「もしもさ、好きです〜!なんて言ってさ」
正直言って、喋らないで欲しかった。
もっともっと言うと、彼女の口が一ミリでも開いているところを視界に入れたくなかった。
内心そんなことを思っていたって、私が口に出すことはない。
理由は簡単。私は彼女に対してひどく腹を立てているのだ。ゆえに、私は彼女が喋ることに何一つ返事を返さないと心に決めていた。
本来なら買う必要のなかったコーヒー豆乳を一口口に含み、顔をわざとらしくそっぽに向ける。「あなたの話になど興味はない」というのを全力でアピールしているのだ。

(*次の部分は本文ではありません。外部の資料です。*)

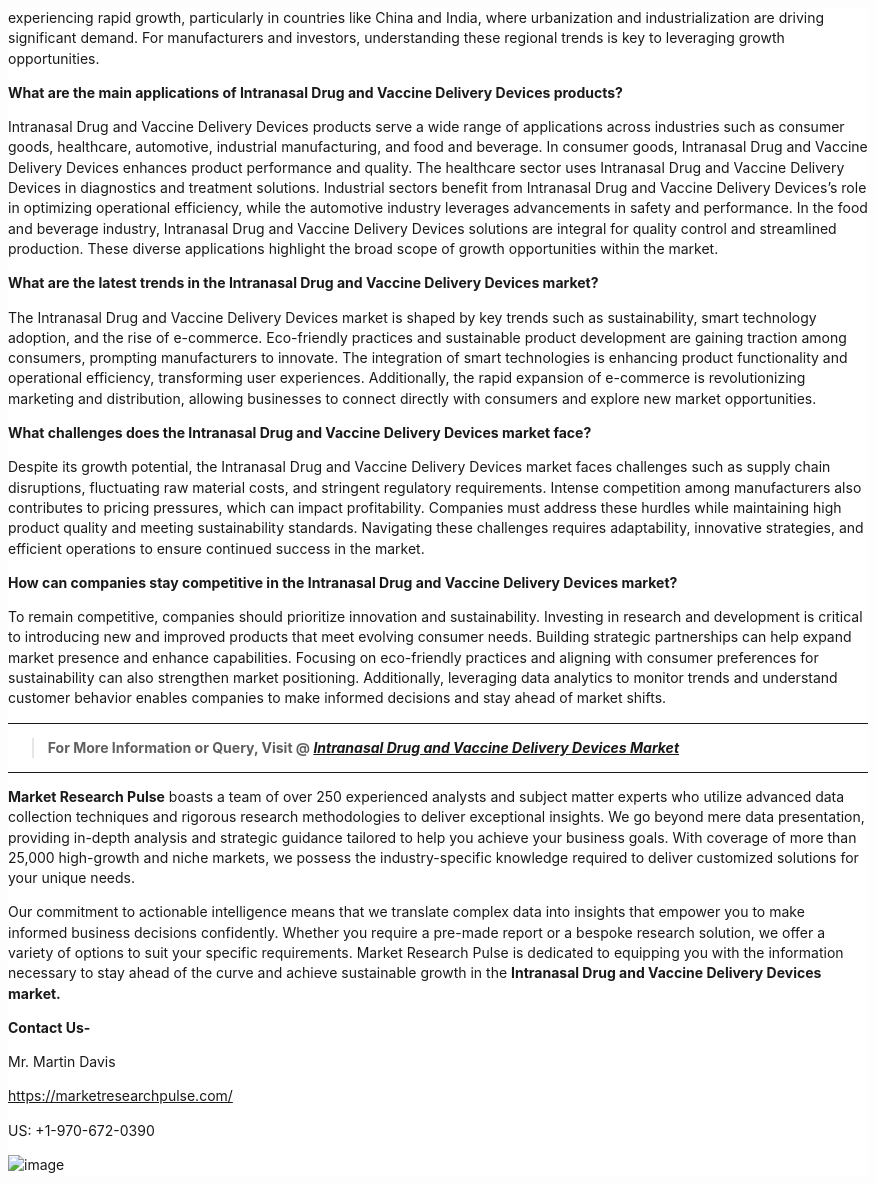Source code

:experiencing rapid growth, particularly in countries like China and India, where urbanization and industrialization are driving significant demand. For manufacturers and investors, understanding these regional trends is key to leveraging growth opportunities.</p><p><strong>What are the main applications of Intranasal Drug and Vaccine Delivery Devices products?</strong></p><p>Intranasal Drug and Vaccine Delivery Devices products serve a wide range of applications across industries such as consumer goods, healthcare, automotive, industrial manufacturing, and food and beverage. In consumer goods, Intranasal Drug and Vaccine Delivery Devices enhances product performance and quality. The healthcare sector uses Intranasal Drug and Vaccine Delivery Devices in diagnostics and treatment solutions. Industrial sectors benefit from Intranasal Drug and Vaccine Delivery Devices&rsquo;s role in optimizing operational efficiency, while the automotive industry leverages advancements in safety and performance. In the food and beverage industry, Intranasal Drug and Vaccine Delivery Devices solutions are integral for quality control and streamlined production. These diverse applications highlight the broad scope of growth opportunities within the market.</p><p><strong>What are the latest trends in the Intranasal Drug and Vaccine Delivery Devices market?</strong></p><p>The Intranasal Drug and Vaccine Delivery Devices market is shaped by key trends such as sustainability, smart technology adoption, and the rise of e-commerce. Eco-friendly practices and sustainable product development are gaining traction among consumers, prompting manufacturers to innovate. The integration of smart technologies is enhancing product functionality and operational efficiency, transforming user experiences. Additionally, the rapid expansion of e-commerce is revolutionizing marketing and distribution, allowing businesses to connect directly with consumers and explore new market opportunities.</p><p><strong>What challenges does the Intranasal Drug and Vaccine Delivery Devices market face?</strong></p><p>Despite its growth potential, the Intranasal Drug and Vaccine Delivery Devices market faces challenges such as supply chain disruptions, fluctuating raw material costs, and stringent regulatory requirements. Intense competition among manufacturers also contributes to pricing pressures, which can impact profitability. Companies must address these hurdles while maintaining high product quality and meeting sustainability standards. Navigating these challenges requires adaptability, innovative strategies, and efficient operations to ensure continued success in the market.</p><p><strong>How can companies stay competitive in the Intranasal Drug and Vaccine Delivery Devices market?</strong></p><p>To remain competitive, companies should prioritize innovation and sustainability. Investing in research and development is critical to introducing new and improved products that meet evolving consumer needs. Building strategic partnerships can help expand market presence and enhance capabilities. Focusing on eco-friendly practices and aligning with consumer preferences for sustainability can also strengthen market positioning. Additionally, leveraging data analytics to monitor trends and understand customer behavior enables companies to make informed decisions and stay ahead of market shifts.</p><hr /><blockquote><p><strong>For More Information or Query, Visit @&nbsp;<em><a href="https://marketresearchpulse.com/report/29380/intranasal-drug-and-vaccine-delivery-devices-market?utm_source=Linkedin&utm_medium=0119">Intranasal Drug and Vaccine Delivery Devices Market</a></em></strong></p></blockquote><hr /><p><strong>Market Research Pulse</strong> boasts a team of over 250 experienced analysts and subject matter experts who utilize advanced data collection techniques and rigorous research methodologies to deliver exceptional insights. We go beyond mere data presentation, providing in-depth analysis and strategic guidance tailored to help you achieve your business goals. With coverage of more than 25,000 high-growth and niche markets, we possess the industry-specific knowledge required to deliver customized solutions for your unique needs.</p><p>Our commitment to actionable intelligence means that we translate complex data into insights that empower you to make informed business decisions confidently. Whether you require a pre-made report or a bespoke research solution, we offer a variety of options to suit your specific requirements. Market Research Pulse is dedicated to equipping you with the information necessary to stay ahead of the curve and achieve sustainable growth in the <strong>Intranasal Drug and Vaccine Delivery Devices market.</strong></p><p><strong>Contact Us-</strong></p><p>Mr. Martin Davis</p><p>https://marketresearchpulse.com/</p><p>US: +1-970-672-0390</p>
![image](https://github.com/user-attachments/assets/473a6831-fae8-445d-9913-8304c5d6b395)
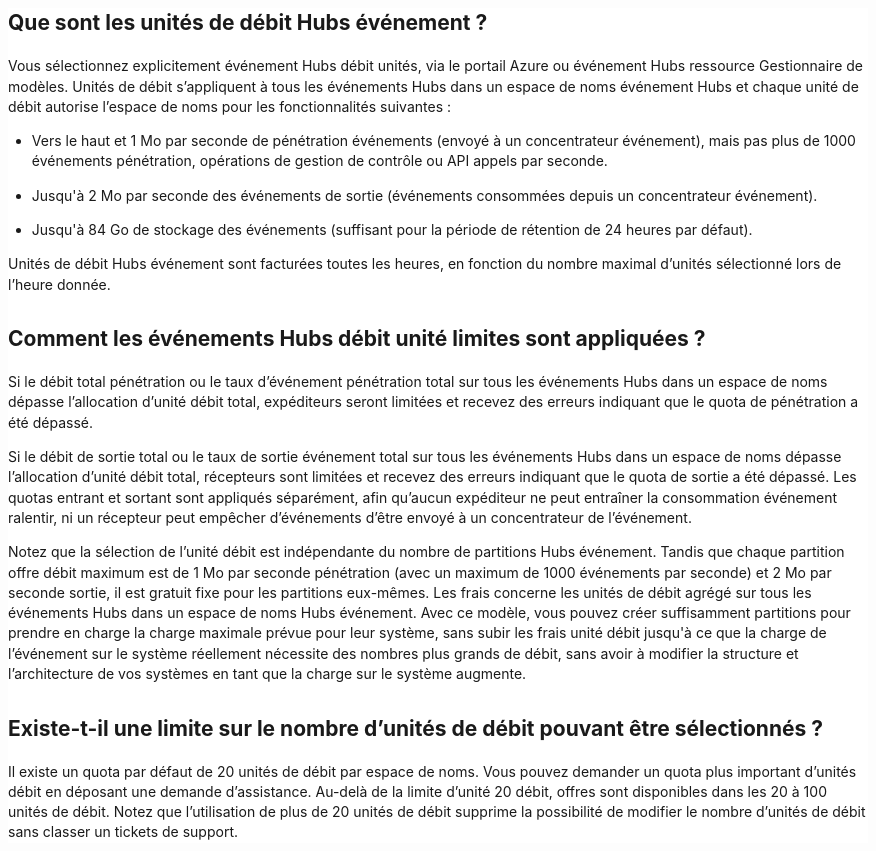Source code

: ## <a name="what-are-event-hubs-throughput-units"></a>Que sont les unités de débit Hubs événement ?

Vous sélectionnez explicitement événement Hubs débit unités, via le portail Azure ou événement Hubs ressource Gestionnaire de modèles. Unités de débit s’appliquent à tous les événements Hubs dans un espace de noms événement Hubs et chaque unité de débit autorise l’espace de noms pour les fonctionnalités suivantes :

- Vers le haut et 1 Mo par seconde de pénétration événements (envoyé à un concentrateur événement), mais pas plus de 1000 événements pénétration, opérations de gestion de contrôle ou API appels par seconde.

- Jusqu'à 2 Mo par seconde des événements de sortie (événements consommées depuis un concentrateur événement).

- Jusqu'à 84 Go de stockage des événements (suffisant pour la période de rétention de 24 heures par défaut).

Unités de débit Hubs événement sont facturées toutes les heures, en fonction du nombre maximal d’unités sélectionné lors de l’heure donnée.

## <a name="how-are-event-hubs-throughput-unit-limits-enforced"></a>Comment les événements Hubs débit unité limites sont appliquées ?

Si le débit total pénétration ou le taux d’événement pénétration total sur tous les événements Hubs dans un espace de noms dépasse l’allocation d’unité débit total, expéditeurs seront limitées et recevez des erreurs indiquant que le quota de pénétration a été dépassé.

Si le débit de sortie total ou le taux de sortie événement total sur tous les événements Hubs dans un espace de noms dépasse l’allocation d’unité débit total, récepteurs sont limitées et recevez des erreurs indiquant que le quota de sortie a été dépassé. Les quotas entrant et sortant sont appliqués séparément, afin qu’aucun expéditeur ne peut entraîner la consommation événement ralentir, ni un récepteur peut empêcher d’événements d’être envoyé à un concentrateur de l’événement.

Notez que la sélection de l’unité débit est indépendante du nombre de partitions Hubs événement. Tandis que chaque partition offre débit maximum est de 1 Mo par seconde pénétration (avec un maximum de 1000 événements par seconde) et 2 Mo par seconde sortie, il est gratuit fixe pour les partitions eux-mêmes. Les frais concerne les unités de débit agrégé sur tous les événements Hubs dans un espace de noms Hubs événement. Avec ce modèle, vous pouvez créer suffisamment partitions pour prendre en charge la charge maximale prévue pour leur système, sans subir les frais unité débit jusqu'à ce que la charge de l’événement sur le système réellement nécessite des nombres plus grands de débit, sans avoir à modifier la structure et l’architecture de vos systèmes en tant que la charge sur le système augmente.

## <a name="is-there-a-limit-on-the-number-of-throughput-units-that-can-be-selected"></a>Existe-t-il une limite sur le nombre d’unités de débit pouvant être sélectionnés ?

Il existe un quota par défaut de 20 unités de débit par espace de noms. Vous pouvez demander un quota plus important d’unités débit en déposant une demande d’assistance. Au-delà de la limite d’unité 20 débit, offres sont disponibles dans les 20 à 100 unités de débit. Notez que l’utilisation de plus de 20 unités de débit supprime la possibilité de modifier le nombre d’unités de débit sans classer un tickets de support.

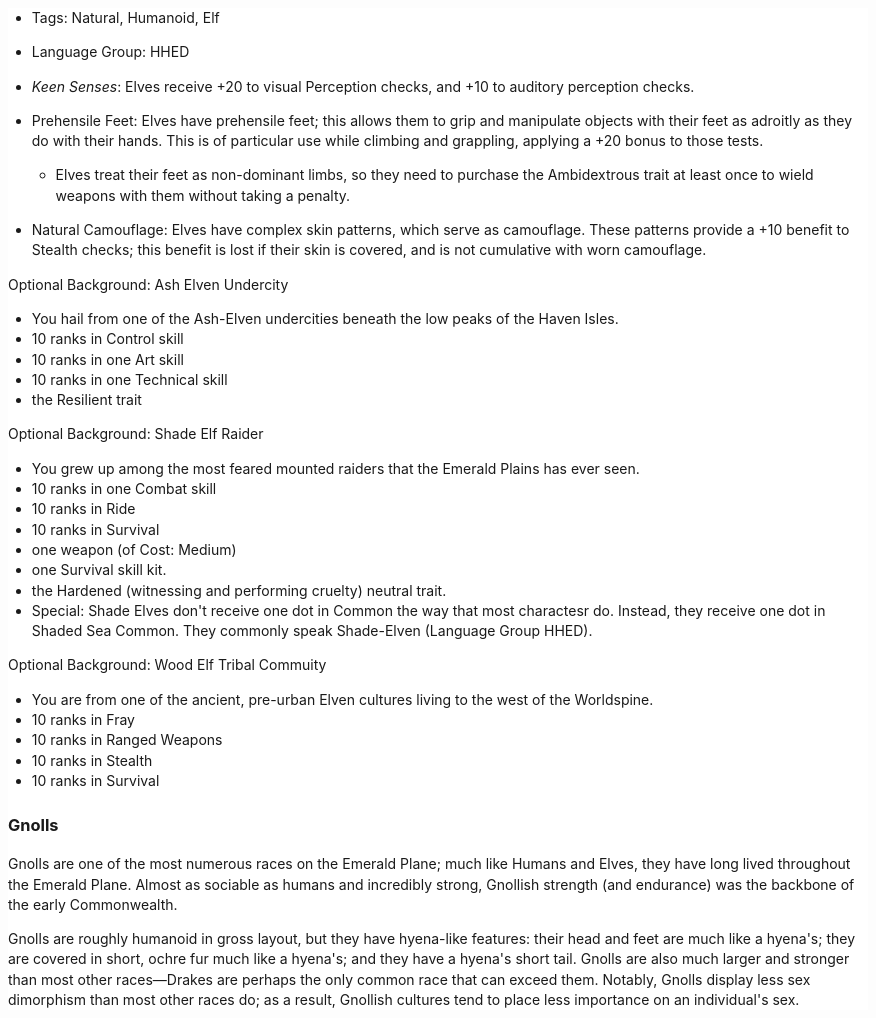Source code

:   - Tags: Natural, Humanoid, Elf

  - Language Group: HHED

  - *Keen Senses*: Elves receive +20 to visual Perception checks, and
    +10 to auditory perception checks.

  - Prehensile Feet: Elves have prehensile feet; this allows them to
    grip and manipulate objects with their feet as adroitly as they do
    with their hands. This is of particular use while climbing and
    grappling, applying a +20 bonus to those tests.
    
      - Elves treat their feet as non-dominant limbs, so they need to
        purchase the Ambidextrous trait at least once to wield weapons
        with them without taking a penalty.

  - Natural Camouflage: Elves have complex skin patterns, which serve as
    camouflage. These patterns provide a +10 benefit to Stealth checks;
    this benefit is lost if their skin is covered, and is not cumulative
    with worn camouflage.

Optional Background: Ash Elven Undercity

  - You hail from one of the Ash-Elven undercities beneath the low peaks of the Haven Isles.
  - 10 ranks in Control skill
  - 10 ranks in one Art skill
  - 10 ranks in one Technical skill
  - the Resilient trait

Optional Background: Shade Elf Raider

  - You grew up among the most feared mounted raiders that the Emerald Plains has ever seen.
  - 10 ranks in one Combat skill
  - 10 ranks in Ride
  - 10 ranks in Survival
  - one weapon (of Cost: Medium)
  - one Survival skill kit.
  - the Hardened (witnessing and performing cruelty) neutral trait.
  - Special: Shade Elves don't receive one dot in Common the way that most charactesr do.  Instead, they receive one dot in Shaded Sea Common.  They commonly speak Shade-Elven (Language Group HHED).

Optional Background: Wood Elf Tribal Commuity

  - You are from one of the ancient, pre-urban Elven cultures living to the west of the Worldspine.
  - 10 ranks in Fray
  - 10 ranks in Ranged Weapons
  - 10 ranks in Stealth
  - 10 ranks in Survival

### Gnolls

Gnolls are one of the most numerous races on the Emerald Plane; much like Humans and Elves, they have long lived throughout the Emerald Plane.
Almost as sociable as humans and incredibly strong, Gnollish strength (and endurance) was the backbone of the early Commonwealth.

Gnolls are roughly humanoid in gross layout, but they have hyena-like features:
their head and feet are much like a hyena's;
they are covered in short, ochre fur much like a hyena's;
and they have a hyena's short tail.
Gnolls are also much larger and stronger than most other races—Drakes are perhaps the only common race that can exceed them.
Notably, Gnolls display less sex dimorphism than most other races do; as a result, Gnollish cultures tend to place less importance on an individual's sex.
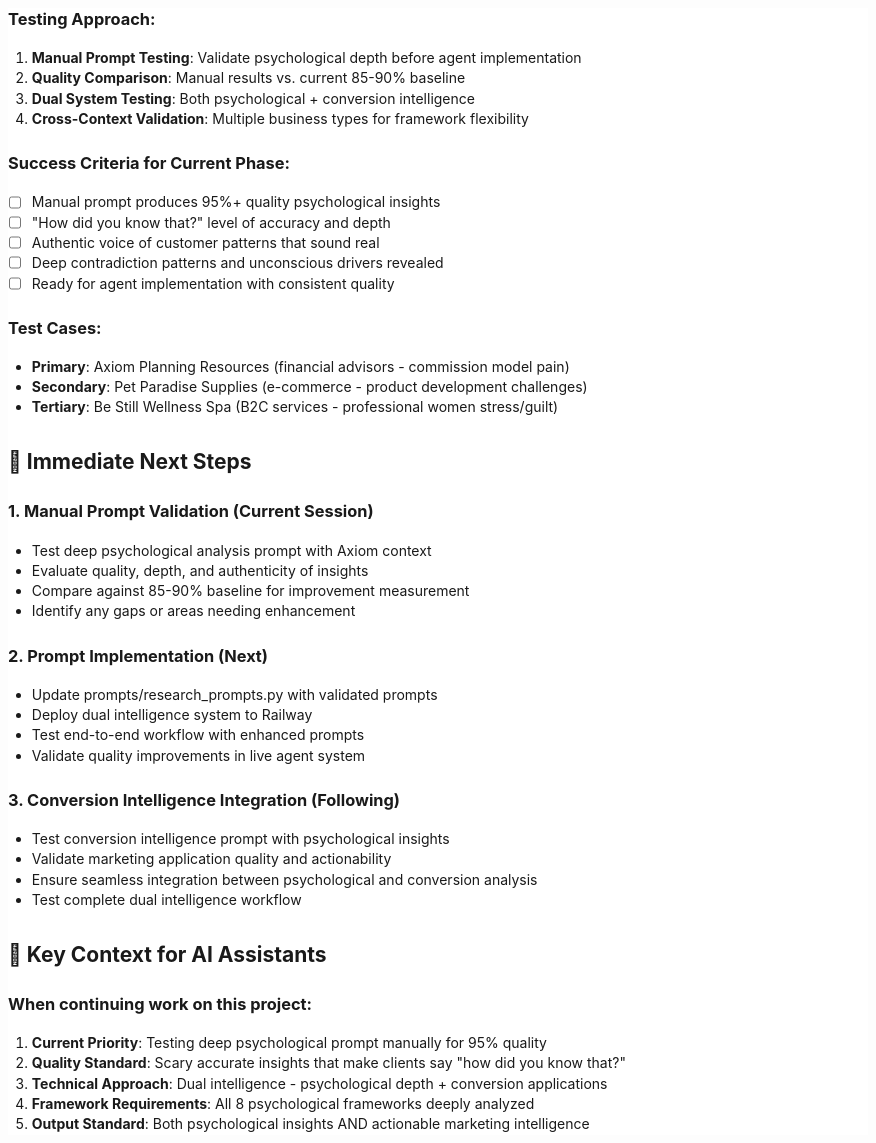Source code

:### **Testing Approach:**
1. **Manual Prompt Testing**: Validate psychological depth before agent implementation
2. **Quality Comparison**: Manual results vs. current 85-90% baseline
3. **Dual System Testing**: Both psychological + conversion intelligence
4. **Cross-Context Validation**: Multiple business types for framework flexibility

### **Success Criteria for Current Phase:**
- [ ] Manual prompt produces 95%+ quality psychological insights
- [ ] "How did you know that?" level of accuracy and depth
- [ ] Authentic voice of customer patterns that sound real
- [ ] Deep contradiction patterns and unconscious drivers revealed
- [ ] Ready for agent implementation with consistent quality

### **Test Cases:**
- **Primary**: Axiom Planning Resources (financial advisors - commission model pain)
- **Secondary**: Pet Paradise Supplies (e-commerce - product development challenges)
- **Tertiary**: Be Still Wellness Spa (B2C services - professional women stress/guilt)

## 🎯 Immediate Next Steps

### **1. Manual Prompt Validation (Current Session)**
- Test deep psychological analysis prompt with Axiom context
- Evaluate quality, depth, and authenticity of insights
- Compare against 85-90% baseline for improvement measurement
- Identify any gaps or areas needing enhancement

### **2. Prompt Implementation (Next)**
- Update prompts/research_prompts.py with validated prompts
- Deploy dual intelligence system to Railway
- Test end-to-end workflow with enhanced prompts
- Validate quality improvements in live agent system

### **3. Conversion Intelligence Integration (Following)**
- Test conversion intelligence prompt with psychological insights
- Validate marketing application quality and actionability
- Ensure seamless integration between psychological and conversion analysis
- Test complete dual intelligence workflow

## 💾 Key Context for AI Assistants

### **When continuing work on this project:**

1. **Current Priority**: Testing deep psychological prompt manually for 95% quality
2. **Quality Standard**: Scary accurate insights that make clients say "how did you know that?"
3. **Technical Approach**: Dual intelligence - psychological depth + conversion applications
4. **Framework Requirements**: All 8 psychological frameworks deeply analyzed
5. **Output Standard**: Both psychological insights AND actionable marketing intelligence
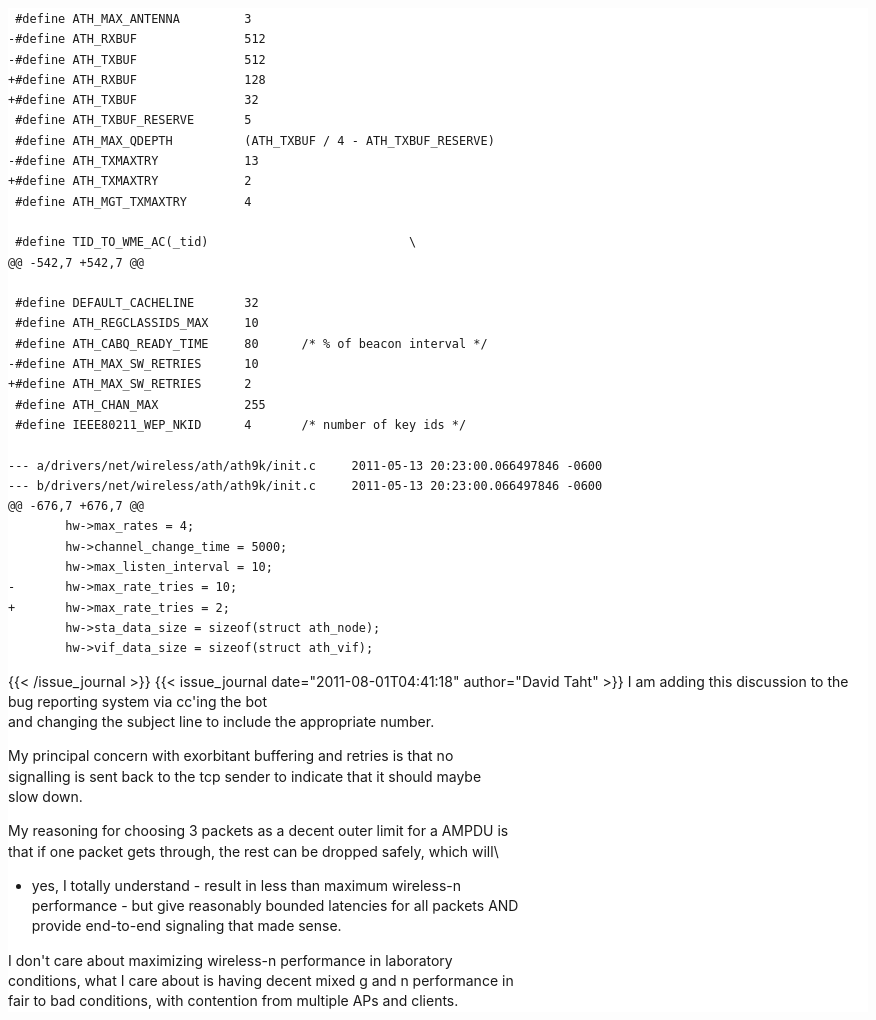      #define ATH_MAX_ANTENNA         3
    -#define ATH_RXBUF               512
    -#define ATH_TXBUF               512
    +#define ATH_RXBUF               128
    +#define ATH_TXBUF               32
     #define ATH_TXBUF_RESERVE       5
     #define ATH_MAX_QDEPTH          (ATH_TXBUF / 4 - ATH_TXBUF_RESERVE)
    -#define ATH_TXMAXTRY            13
    +#define ATH_TXMAXTRY            2
     #define ATH_MGT_TXMAXTRY        4

     #define TID_TO_WME_AC(_tid)                            \
    @@ -542,7 +542,7 @@

     #define DEFAULT_CACHELINE       32
     #define ATH_REGCLASSIDS_MAX     10
     #define ATH_CABQ_READY_TIME     80      /* % of beacon interval */
    -#define ATH_MAX_SW_RETRIES      10
    +#define ATH_MAX_SW_RETRIES      2
     #define ATH_CHAN_MAX            255
     #define IEEE80211_WEP_NKID      4       /* number of key ids */

    --- a/drivers/net/wireless/ath/ath9k/init.c     2011-05-13 20:23:00.066497846 -0600
    --- b/drivers/net/wireless/ath/ath9k/init.c     2011-05-13 20:23:00.066497846 -0600
    @@ -676,7 +676,7 @@
            hw->max_rates = 4;
            hw->channel_change_time = 5000;
            hw->max_listen_interval = 10;
    -       hw->max_rate_tries = 10;
    +       hw->max_rate_tries = 2;
            hw->sta_data_size = sizeof(struct ath_node);
            hw->vif_data_size = sizeof(struct ath_vif);
{{< /issue_journal >}}
{{< issue_journal date="2011-08-01T04:41:18" author="David Taht" >}}
I am adding this discussion to the bug reporting system via cc'ing the
bot\
and changing the subject line to include the appropriate number.

My principal concern with exorbitant buffering and retries is that no\
signalling is sent back to the tcp sender to indicate that it should
maybe\
slow down.

My reasoning for choosing 3 packets as a decent outer limit for a AMPDU
is\
that if one packet gets through, the rest can be dropped safely, which
will\
- yes, I totally understand - result in less than maximum wireless-n\
performance - but give reasonably bounded latencies for all packets AND\
provide end-to-end signaling that made sense.

I don't care about maximizing wireless-n performance in laboratory\
conditions, what I care about is having decent mixed g and n performance
in\
fair to bad conditions, with contention from multiple APs and clients.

彼女はそんな私をちらりと見て、「つれないなぁ」と笑った。品も何もない、酔っ払いの大笑いのようだ、と思った。
ふと、真顔に戻った彼女は続けた。
「それで……それでさ。もし、相手にその気がなかったとしてもさ。」
あれ?そういえばなんの話をしていたっけ?
「このまま死んじゃって、そのせいで相手が悩み続けるっていうのも、なかなか嫌じゃない?」
細かいことは忘れたが、大筋はわかった。文句か。文句が言いたいんだな?
卑屈っぽいな、と我ながら思う。しかし、それを話す彼女の声色は、普段の彼女からは想像もできないほどに、儚すぎた。
(消えてしまいそうだ…)
ふと、そんな考えが現実になりそうな気がしてーー思わず縋るように彼女を向けば、なんでもないような顔をしてこちらを見ていた。
「……」
……なんだ、酔っ払いの戯言か。心配して損した。
「なに?寂しくなっちゃった?」
んなわけあるか。
もう一口、とストローに吸い付くと、底が近いのかズズッという音と共に紙パックが少し凹んだ。
ーーふと視線を外した先にあったのは、大きな憧れ。
焦がれに焦がれ、とうとう先日降り立った場所。
この屋上をぐるりと取り囲む、フェンスの向こう側を仰ぎ見た。